Selon un membre du parlement, la répartition des disparus comprend diverses affiliations : 118 de l’UPK, 82 du PDK. 67 sont affiliés au PKK, 11 sont islamistes, entre autres. Pourtant, au-delà de ces chiffres et de ces affiliations, il y a dans chaque cas un parcours humain universel menant à la disparition, au désespoir et à l’aspiration à tourner la page pour ses proches.

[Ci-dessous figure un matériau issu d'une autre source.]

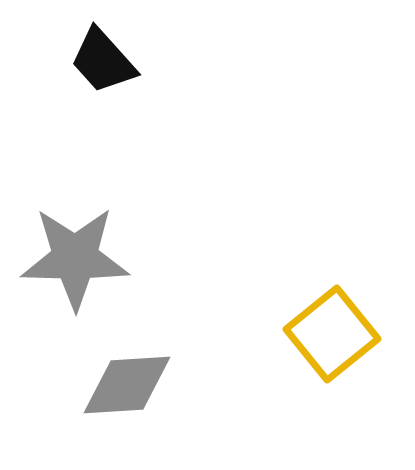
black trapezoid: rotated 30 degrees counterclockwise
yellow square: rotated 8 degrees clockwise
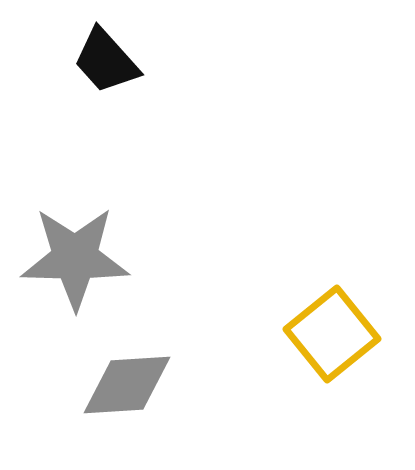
black trapezoid: moved 3 px right
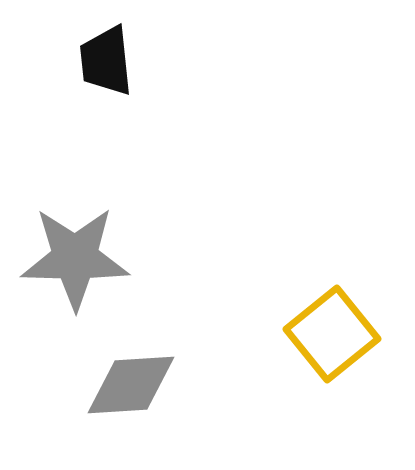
black trapezoid: rotated 36 degrees clockwise
gray diamond: moved 4 px right
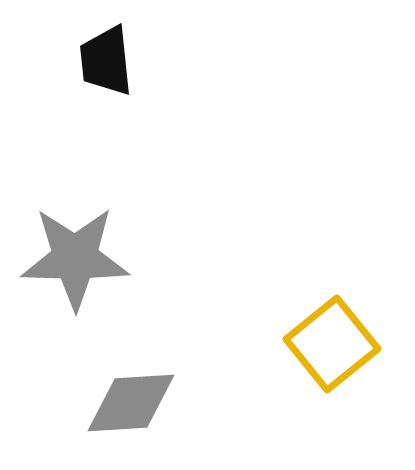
yellow square: moved 10 px down
gray diamond: moved 18 px down
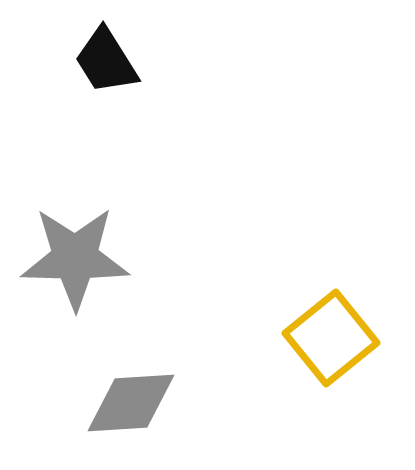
black trapezoid: rotated 26 degrees counterclockwise
yellow square: moved 1 px left, 6 px up
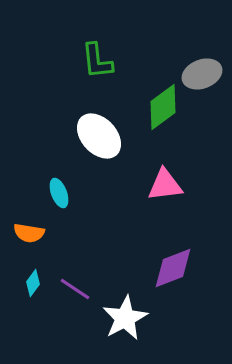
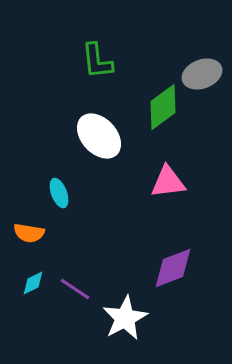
pink triangle: moved 3 px right, 3 px up
cyan diamond: rotated 28 degrees clockwise
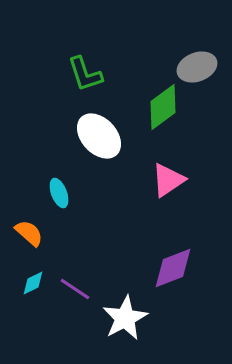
green L-shape: moved 12 px left, 13 px down; rotated 12 degrees counterclockwise
gray ellipse: moved 5 px left, 7 px up
pink triangle: moved 2 px up; rotated 27 degrees counterclockwise
orange semicircle: rotated 148 degrees counterclockwise
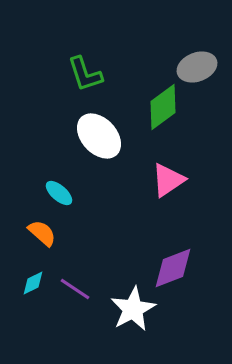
cyan ellipse: rotated 28 degrees counterclockwise
orange semicircle: moved 13 px right
white star: moved 8 px right, 9 px up
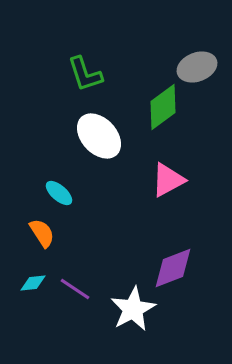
pink triangle: rotated 6 degrees clockwise
orange semicircle: rotated 16 degrees clockwise
cyan diamond: rotated 20 degrees clockwise
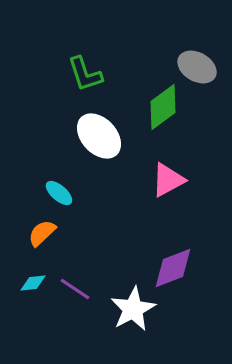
gray ellipse: rotated 51 degrees clockwise
orange semicircle: rotated 100 degrees counterclockwise
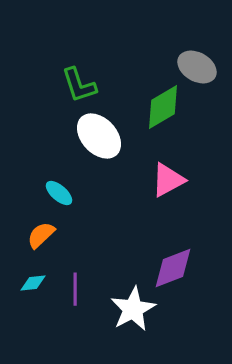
green L-shape: moved 6 px left, 11 px down
green diamond: rotated 6 degrees clockwise
orange semicircle: moved 1 px left, 2 px down
purple line: rotated 56 degrees clockwise
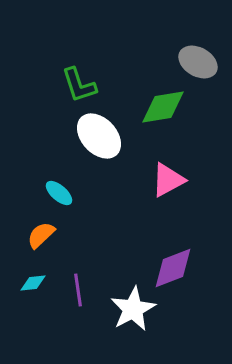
gray ellipse: moved 1 px right, 5 px up
green diamond: rotated 21 degrees clockwise
purple line: moved 3 px right, 1 px down; rotated 8 degrees counterclockwise
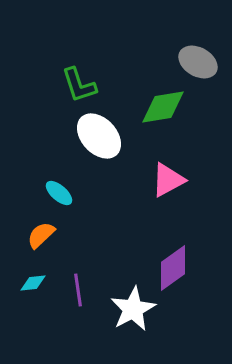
purple diamond: rotated 15 degrees counterclockwise
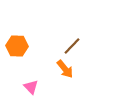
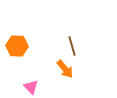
brown line: rotated 60 degrees counterclockwise
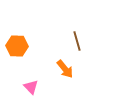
brown line: moved 5 px right, 5 px up
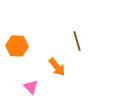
orange arrow: moved 8 px left, 2 px up
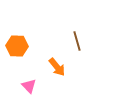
pink triangle: moved 2 px left, 1 px up
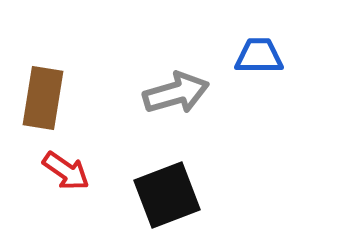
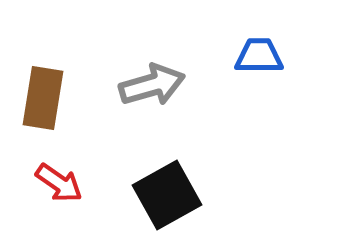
gray arrow: moved 24 px left, 8 px up
red arrow: moved 7 px left, 12 px down
black square: rotated 8 degrees counterclockwise
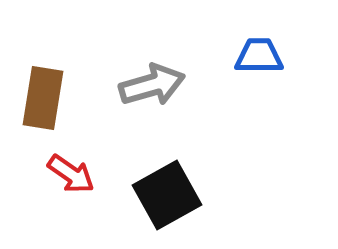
red arrow: moved 12 px right, 9 px up
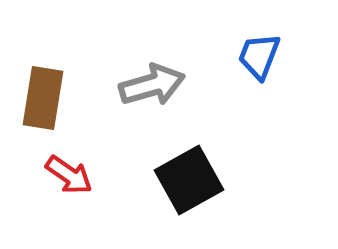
blue trapezoid: rotated 69 degrees counterclockwise
red arrow: moved 2 px left, 1 px down
black square: moved 22 px right, 15 px up
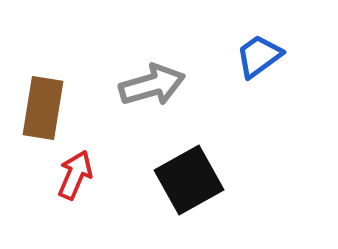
blue trapezoid: rotated 33 degrees clockwise
brown rectangle: moved 10 px down
red arrow: moved 6 px right; rotated 102 degrees counterclockwise
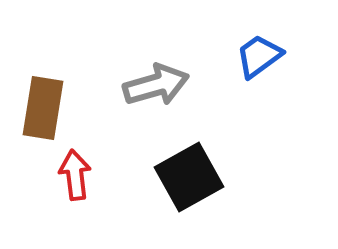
gray arrow: moved 4 px right
red arrow: rotated 30 degrees counterclockwise
black square: moved 3 px up
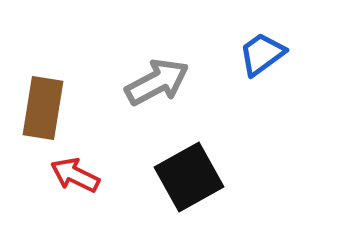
blue trapezoid: moved 3 px right, 2 px up
gray arrow: moved 1 px right, 3 px up; rotated 12 degrees counterclockwise
red arrow: rotated 57 degrees counterclockwise
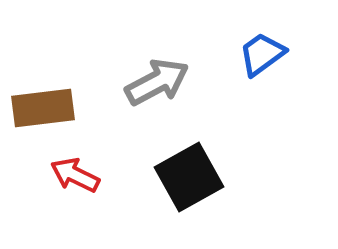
brown rectangle: rotated 74 degrees clockwise
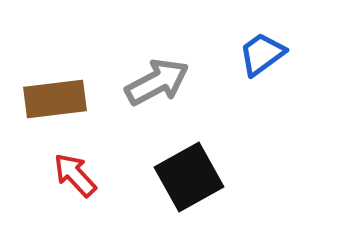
brown rectangle: moved 12 px right, 9 px up
red arrow: rotated 21 degrees clockwise
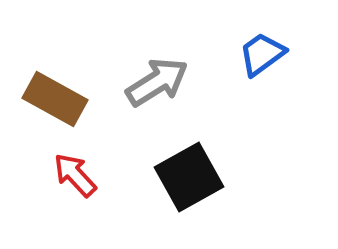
gray arrow: rotated 4 degrees counterclockwise
brown rectangle: rotated 36 degrees clockwise
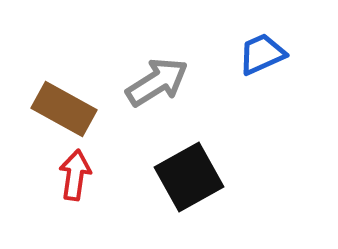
blue trapezoid: rotated 12 degrees clockwise
brown rectangle: moved 9 px right, 10 px down
red arrow: rotated 51 degrees clockwise
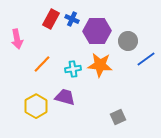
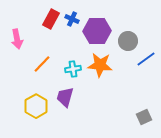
purple trapezoid: rotated 90 degrees counterclockwise
gray square: moved 26 px right
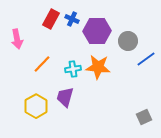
orange star: moved 2 px left, 2 px down
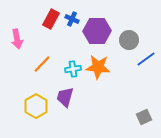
gray circle: moved 1 px right, 1 px up
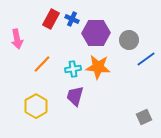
purple hexagon: moved 1 px left, 2 px down
purple trapezoid: moved 10 px right, 1 px up
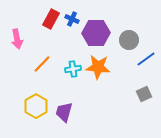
purple trapezoid: moved 11 px left, 16 px down
gray square: moved 23 px up
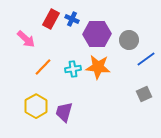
purple hexagon: moved 1 px right, 1 px down
pink arrow: moved 9 px right; rotated 36 degrees counterclockwise
orange line: moved 1 px right, 3 px down
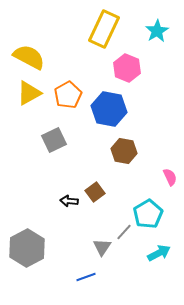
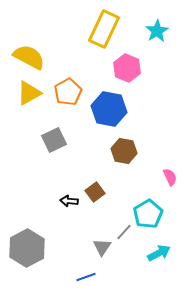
orange pentagon: moved 3 px up
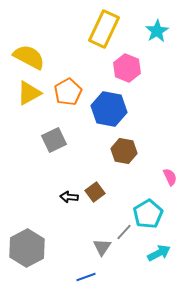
black arrow: moved 4 px up
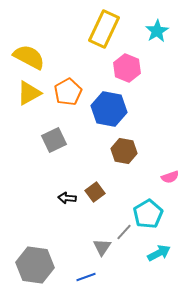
pink semicircle: rotated 96 degrees clockwise
black arrow: moved 2 px left, 1 px down
gray hexagon: moved 8 px right, 17 px down; rotated 24 degrees counterclockwise
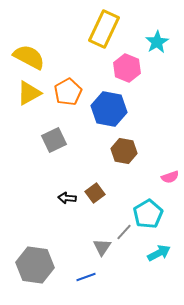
cyan star: moved 11 px down
brown square: moved 1 px down
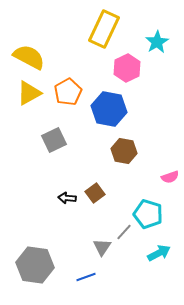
pink hexagon: rotated 12 degrees clockwise
cyan pentagon: rotated 24 degrees counterclockwise
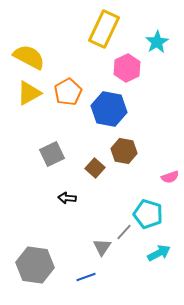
gray square: moved 2 px left, 14 px down
brown square: moved 25 px up; rotated 12 degrees counterclockwise
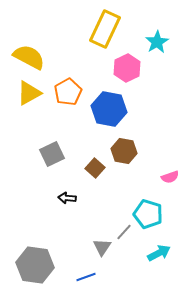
yellow rectangle: moved 1 px right
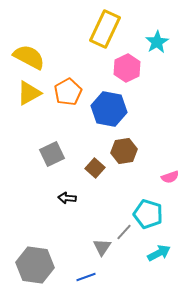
brown hexagon: rotated 20 degrees counterclockwise
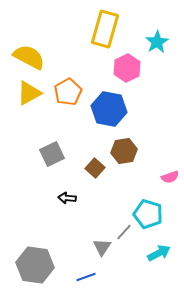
yellow rectangle: rotated 9 degrees counterclockwise
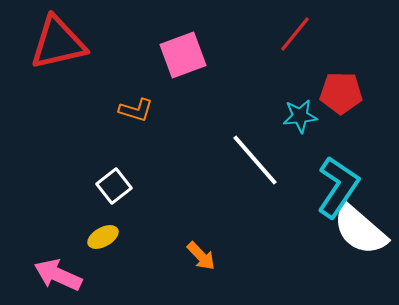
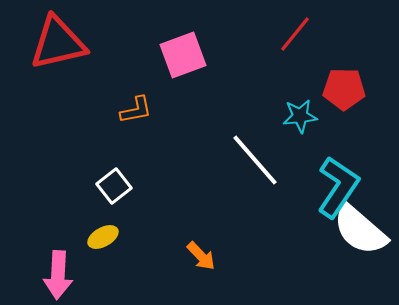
red pentagon: moved 3 px right, 4 px up
orange L-shape: rotated 28 degrees counterclockwise
pink arrow: rotated 111 degrees counterclockwise
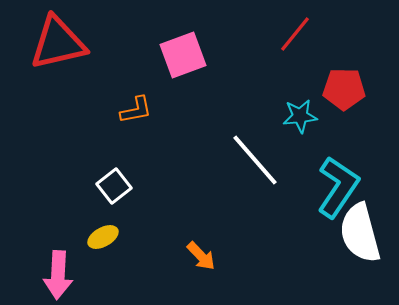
white semicircle: moved 3 px down; rotated 34 degrees clockwise
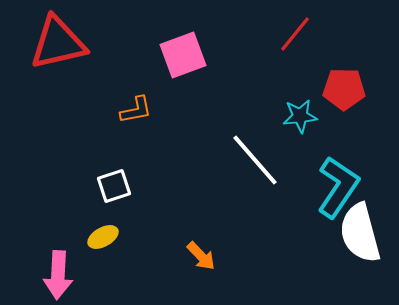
white square: rotated 20 degrees clockwise
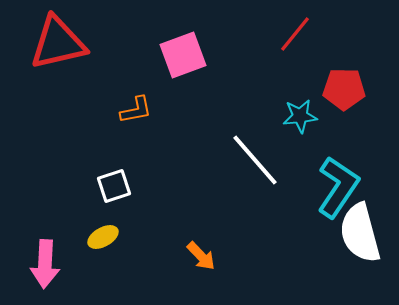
pink arrow: moved 13 px left, 11 px up
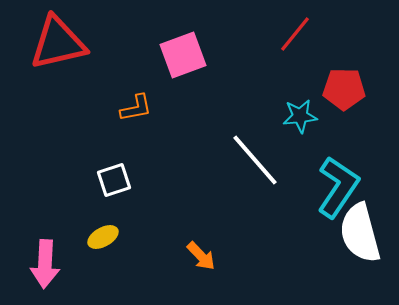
orange L-shape: moved 2 px up
white square: moved 6 px up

Dans le cadre des conventions internationales, les disparitions forcées constituent des violations flagrantes des droits de l’homme et contreviennent au droit à la vie, à la liberté, à la sécurité et au droit à un procès équitable. Des instruments internationaux tels que la Convention internationale pour la protection de toutes les personnes contre les disparitions forcées visent à prévenir ces actes odieux, à garantir que les coupables soient sanctionnés et que les victimes et leurs familles obtiennent réparation.

L’Assemblée générale des Nations unies a adopté en 2006 la Convention internationale pour la protection des personnes contre les disparitions forcées, qui traite de l’acte de disparition forcée lorsque des personnes sont secrètement enlevées ou emprisonnées par un État ou une organisation politique et qui refuse ensuite de reconnaître le sort de la personne et le lieu où elle se trouve, dans l’intention de soustraire la victime à la protection de la loi. La convention oblige les États à prendre des mesures efficaces pour prévenir et punir les actes de disparition forcée sur leur territoire. Elle établit le droit des individus à connaître la vérité sur les circonstances d’une disparition forcée et sur le sort de la personne disparue, ainsi que le droit à des réparations et à une indemnisation rapide, équitable et adéquate. L’article 7 de la convention stipule que : “La pratique généralisée ou systématique de la disparition forcée constitue un crime contre l’humanité tel que défini par le droit international applicable et entraîne les conséquences prévues par la présente Convention.

En outre, l’article 7 du Statut de Rome de la Cour pénale internationale concerne les “crimes contre l’humanité”. Il fournit une liste détaillée d’actes qui, lorsqu’ils sont commis dans le cadre d’une attaque généralisée ou systématique lancée contre toute population civile et en connaissance de cette attaque, constituent des crimes contre l’humanité. Cette liste comprend des actes tels que le meurtre, l’extermination, la réduction en esclavage, la déportation, l’emprisonnement, la torture, le viol, la prostitution forcée, la grossesse forcée, la stérilisation forcée, la persécution, la disparition forcée, l’apartheid et d’autres actes inhumains.

La justice ne se résume pas à la rétribution ou à la reconnaissance ; elle consiste également à garantir l’absence de récidive. Pour les familles des disparus au GRK et ailleurs, la véritable justice sera rendue lorsque la communauté internationale, sous l’égide de normes universellement acceptées, veillera à ce que les États adoptent des mesures préventives, tiennent les transgresseurs pour responsables et, plus important encore, accordent à ceux qui sont restés dans le deuil la paix dont ils ont tant besoin.